Le chef du Parti conservateur considère pour sa part la question environnementale sous l’angle économique. Pour Andrew Scheer, le bilan du gouvernement Trudeau est simple : les émissions augmentent et la « taxe carbone » complique les choses pour les résidents des quatre provinces où elle s’applique, soit la Saskatchewan, le Manitoba, l’Ontario et le Nouveau-Brunswick.

M. Scheer veut abolir cette tarification et la remplacer par une taxation des grands émetteurs qui servirait à la production d’énergie propre. Mais, lui a rappelé Paul Wells, l’ex-premier ministre conservateur Stephen Harper affirmait, en 2014, qu’il serait « insensé », lorsque les prix des ressources énergétiques sont bas, de recourir à de telles mesures.

J’ai mon propre plan, a simplement répondu le chef conservateur, dont les libéraux rappellent constamment les liens avec cet ancien gouvernement.

Si Elizabeth May et Jagmeet Singh s’entendent sur plusieurs moyens de combattre les changements climatiques et le bilan mitigé des libéraux en la matière, la rivalité entre leurs partis, qui luttent pour la troisième place des sondages nationaux, a donné lieu à un échange corsé sur un tout autre sujet.

Nous avons une position claire sur le droit des femmes de choisir, a asséné M. Singh, rappelant les deux candidats verts qui ont été rattrapés par leurs positions passées.

Les gens peuvent vérifier, rien de ce qu’il a dit est vrai, s’est défendue Mme May.

Politique étrangère

Andrew Scheer et Jagmeet Singh ont été prompts à juger la façon dont Justin Trudeau s’est illustré à l’international, le chef du NPD qualifiant sa gestion d'importants dossiers, notamment ceux de la renégociation de l'ALENA et des relations avec la Chine, de désastre total.

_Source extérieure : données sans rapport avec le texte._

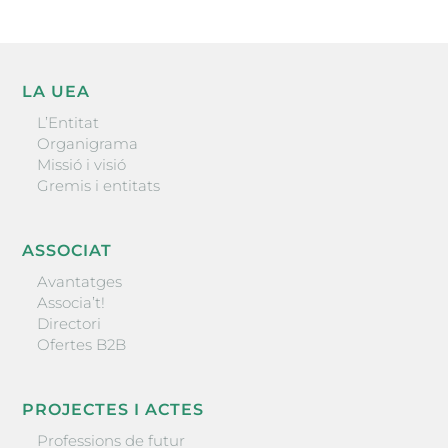
LA UEA
L’Entitat
Organigrama
Missió i visió
Gremis i entitats
ASSOCIAT
Avantatges
Associa’t!
Directori
Ofertes B2B
PROJECTES I ACTES
Professions de futur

La diplomatie a été écorchée par les années de Stephen Harper, et Justin Trudeau n’a pas su faire mieux, a-t-il fait valoir.

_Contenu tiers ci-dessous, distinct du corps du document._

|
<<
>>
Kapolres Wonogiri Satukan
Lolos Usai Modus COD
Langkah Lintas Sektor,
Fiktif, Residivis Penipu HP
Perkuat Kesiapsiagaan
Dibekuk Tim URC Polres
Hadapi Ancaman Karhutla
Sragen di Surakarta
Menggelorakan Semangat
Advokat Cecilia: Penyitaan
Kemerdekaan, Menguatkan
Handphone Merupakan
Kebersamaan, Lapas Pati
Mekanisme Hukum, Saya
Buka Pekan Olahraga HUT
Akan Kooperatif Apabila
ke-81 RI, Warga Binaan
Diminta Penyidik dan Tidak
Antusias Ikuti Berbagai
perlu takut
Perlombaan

Abondant dans le même sens, le chef conservateur a déploré la nomination tardive d’un nouvel ambassadeur canadien en Chine, début septembre, alors que les tensions entre Pékin et Ottawa se sont traduites par des sanctions commerciales.

« [Bien que] le blocage des importations de canola m’inquiète, notre priorité numéro un devrait être la sécurité des Canadiens », a pour sa part déclaré Mme May, faisant ainsi référence à Michael Spavor et Michael Kovrig, détenus par Pékin depuis la mi-décembre.

Les deux Canadiens ont été interpellés peu de temps après que les autorités canadiennes eurent procédé à l’arrestation de Meng Wanzhou, la directrice financière du géant des télécommunications chinois Huawei, à la demande des États-Unis, le 1er décembre 2018.

Malgré une question dont s’est lui-même félicité Paul Wells – M. Scheer, vous avez dit que vous étiez pro-Brexit avant que ce soit cool. Êtes-vous encore pro-Brexit maintenant que ce ne l’est plus? – le débat est irrémédiablement revenu à la gestion des relations sino-canadiennes.

S’engageant à repartir sur de nouvelles bases afin de rectifier la dynamique entre Pékin et Ottawa, le chef conservateur a assuré qu’il fallait « montrer notre détermination et se tenir debout ».